ゆきみさん怒るかな?って思ったけど、直人さんの隣に座れて嬉しそうな顔してるからちょっと安心した。


「大丈夫?気持ち悪くない?」


俺が奈々の手を握ったままそう聞くと「うん!」元気よく答えて。

そのままテーブルの下ってのをいいことに、俺は奈々の細い指に自分の指を絡めた。


「そのままなの?」


だからか、奈々が俺を見て赤い顔で小さく聞いた。


「そのままだよ」


ニコって笑ってそう答えたら「ばか」…照れた顔をそっと逸らした。

この顔、絶対ぇ隆二には見せたくないんだけど。

隆二にはっつーか、他の男には見せたくねぇな…。

これって独占欲?

そんなん持ってた、俺?


―たまには妬いてくれてもいいのに―


とか、よく言われてたよな…。

あ、そうか…そういう気持ちだったんだ。

俺のこと、そういう風に見てくれてたんだ、歴代の彼女達は。

少しは俺もそうやって思わせてあげられたらもっとうまくいってたのかな…


「ね、臣。
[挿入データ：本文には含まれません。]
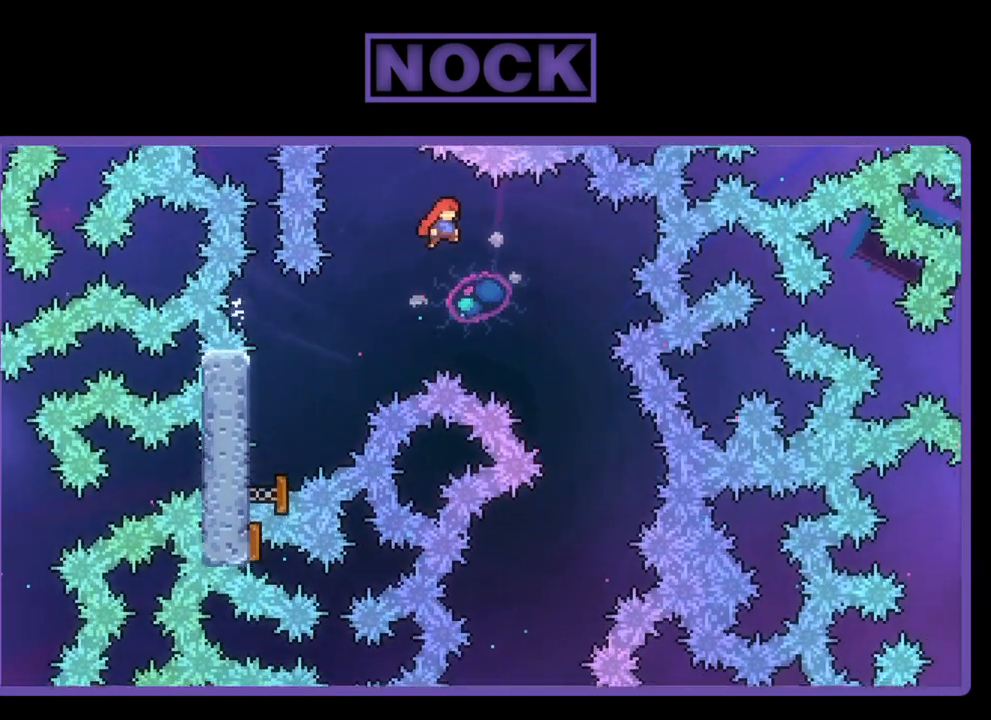
{"buttons": ["R2", "DPAD_DOWN"], "left_stick": "center", "events": [[167, "DPAD_DOWN", "down"], [200, "DPAD_RIGHT", "up"], [400, "DPAD_RIGHT", "down"], [500, "DPAD_RIGHT", "up"]]}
あたしあの歌好きなの、あの確かデビュー曲」

「Best Friend's Girl?」

「うん、歌って!?」

「え、今ここで?」

「うん」


そう言ってキュって繋がっている指に力を込める奈々…

何かちょっとやられた感じ。

手繋がせてあげるから歌えって言われたような気分になる。

でも手を離す気もなく。

奈々の為にだったら歌ってもいいか…って。

だから前の二人の方を一切見ることなく、俺は奈々の耳元で小さく囁くようにサビを口ずさんだ。



…歌い終わって奈々を見るとポーっとしていて。


「臣、嬉しい…ありがと…」


照れた顔で、ほんのり泣きそうな顔でそう言って俺にほんの一瞬、少しだけ抱きついたんだ。

いきなり奈々の温もりを浴びてドキっとする。

仕事以外のプライベートで女を抱きしめることを忘れかけていた俺の本能を目覚めさせたような、そんな感覚だったんじゃないかと。

思いっきり奈々を抱きしめ返したくて…

でも目の前には直人さん達。

理性を抑えるのに必死で、俺はグラスの酒をまた一気に飲み干した。


「便所」


そう言って席を立つ。

直人さんに視線を送ると、ちゃんと直人さんも俺を見ていて。


”直人さん俺、限界っす…”


そんな思いを込めて自嘲的に笑ってこの部屋を出た―――



だから気づくはずもなくて。

奈々がこの日を境に、俺に近づかなくなるなんて、思いもしねぇ…。